** Start SOURCE **
Shipbuilders to march against Navy strikebreaking

By Mary Owen

Striking members of Steel Workers Local 8888 from Newport News Shipbuilding are taking their struggle for justice to Washington on July 23. The workers have been on strike since April 5 against the only builder of Navy aircraft carriers in the country. Sixty percent of the workers are African American.

The 9,200 ship builders went on strike after NNS slapped a paltry "take-it-or-leave-it" final offer on the table and walked out of negotiations a week before their last contract expired. The workers are fighting for decent pensions, wages, health benefitsrespect.

"Stop Navy Strikebreaking!" is the theme of the July 23 demonstration. Busloads of strikers will rally at the Navy Memorial and march to the Capitol to protest the Navy's pattern of fostering inequality and subsidizing union busting in the military shipbuilding industry.

"Workers in the Northern shipyards--Electric Boat and Bath Iron Works--enjoy substantially better wages and benefits than workers in Southern shipyards--Newport News, Ingalls, Avondale and Norshipco," says the union handout for the event.

"Unlike the Northern shipyards, all four Southern shipyards have largely minority work forces. In a least two instances--at Newport News and Avondale--the Navy has reimbursed management's efforts to either break a union or break a strike."
** End SOURCE **
# DIRECTIVES
**a.** Decide whether each statement agrees with the shipbuilders' strike article: (i) The strike began on April 5. (ii) The July 23 march will end at the Navy Memorial. (iii) Bath Iron Works is one of the Southern shipyards. For each statement, answer yes or no and quote the words from the article that decide it.
**b.** Name every shipyard listed in the union handout that the shipbuilders' strike article quotes.
**c.** Carry the shipbuilders' strike article forward from its final sentence.
** Start DATA LISTING **
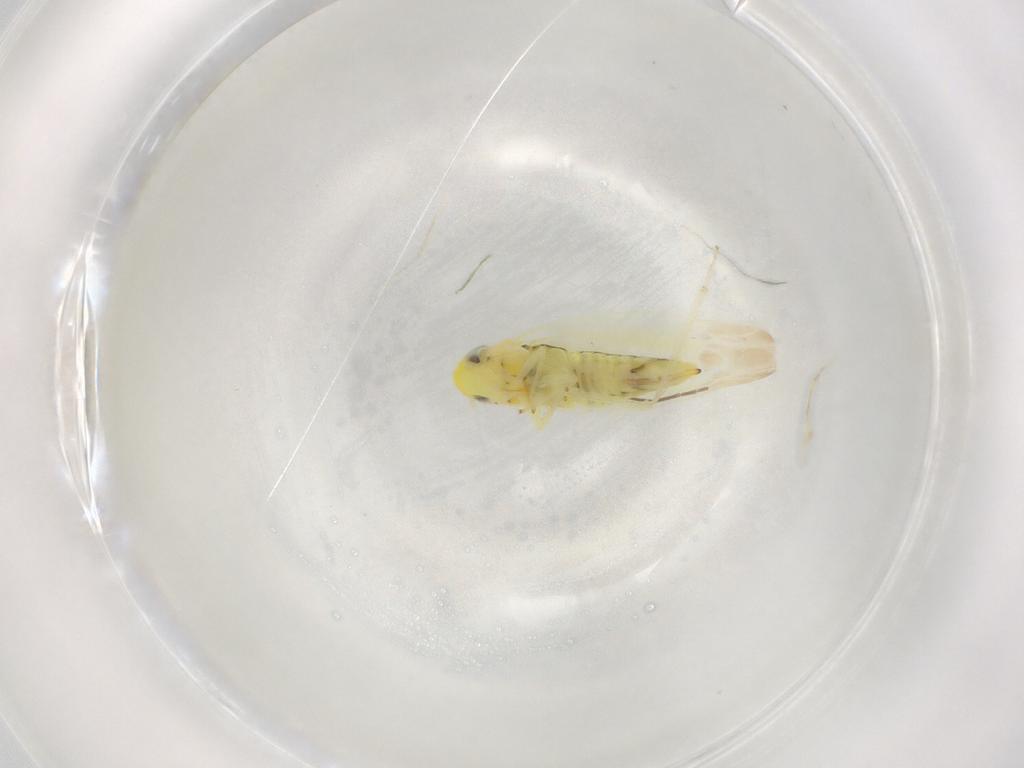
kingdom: Animalia
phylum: Arthropoda
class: Insecta
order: Hemiptera
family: Cicadellidae
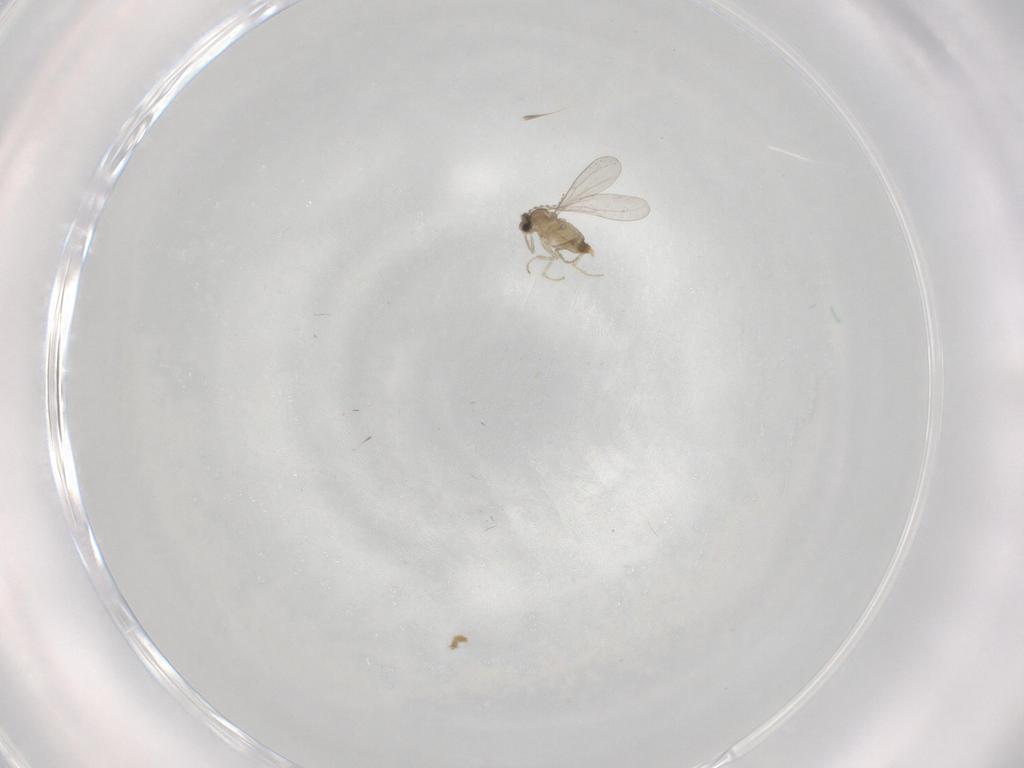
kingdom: Animalia
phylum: Arthropoda
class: Insecta
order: Diptera
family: Cecidomyiidae
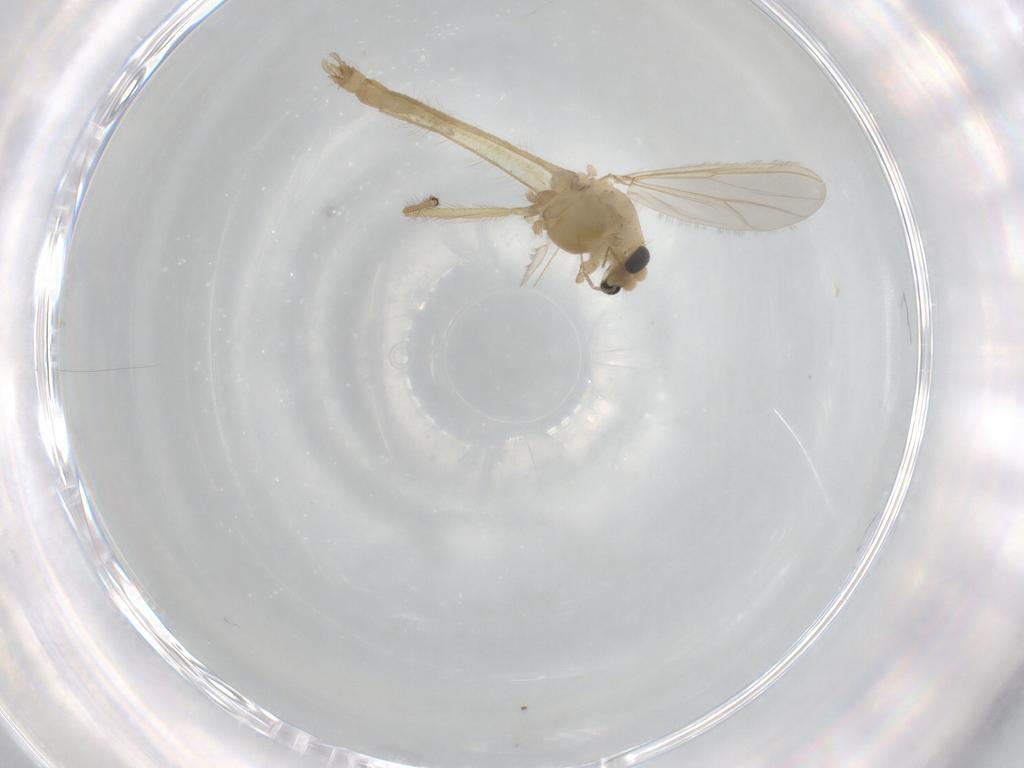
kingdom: Animalia
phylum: Arthropoda
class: Insecta
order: Diptera
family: Chironomidae
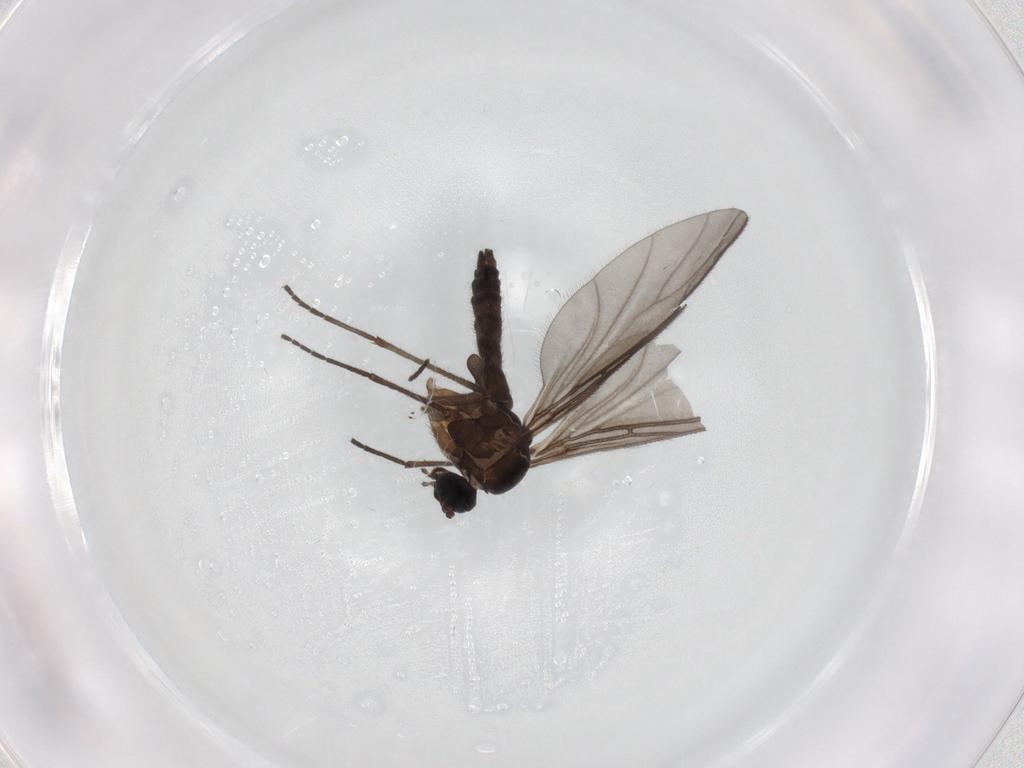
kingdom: Animalia
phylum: Arthropoda
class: Insecta
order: Diptera
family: Sciaridae
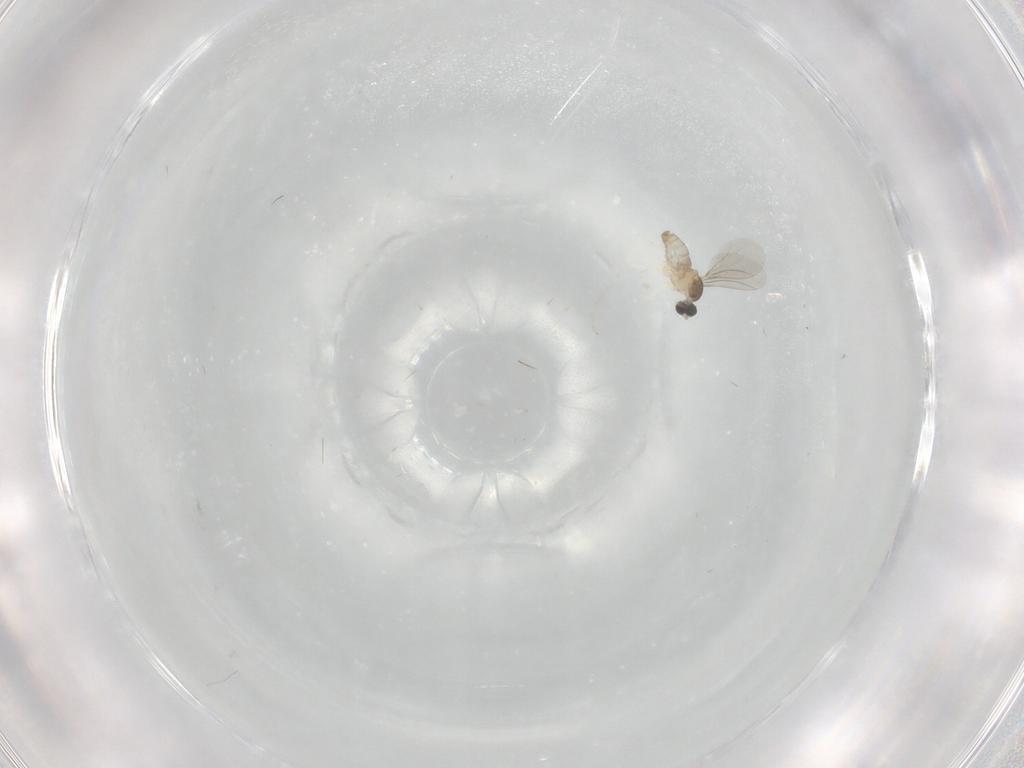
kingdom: Animalia
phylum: Arthropoda
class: Insecta
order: Diptera
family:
** End DATA LISTING **
# EXERCISE RESULTS
**a.**
(i) Yes: "The workers have been on strike since April 5"
(ii) No: "rally at the Navy Memorial and march to the Capitol"
(iii) No: "Workers in the Northern shipyards--Electric Boat and Bath Iron Works--"

**b.** Electric Boat, Bath Iron Works, Newport News, Ingalls, Avondale, Norshipco

**c.**
At NNS the Navy has given the company new million-dollar contracts even though the shipyard has missed three major deadlines because the work was being done by inexperienced "replacement" scabs. The company just announced that during the second quarter, which is when the strike began, it was awarded an $89 million contract to overhaul the carrier Enterprise.

This is on top of the $3 billion in outstanding U.S. Defense Department contracts Newport News already has.

Fighting for dignity

The Washington protest comes a month after Newport News strikers and supporters demonstrated June 23 outside the NNS stockholders meeting in Richmond, Va. Undaunted by a last-minute switch of the meeting's location, the strikers marched downtown to the new site, loud and strong.

There they confronted stockholders and demanded decent wages, health benefits and pensions.

At that rally, Ernie Ricks, a retired shipyard worker with 42 years of service at NNS, compared his $214 monthly pension to a retiree at Electric Boat in Groton, Conn. After 30 years on the job, the Connecticut retiree takes home a retirement check of over $1,900 per month.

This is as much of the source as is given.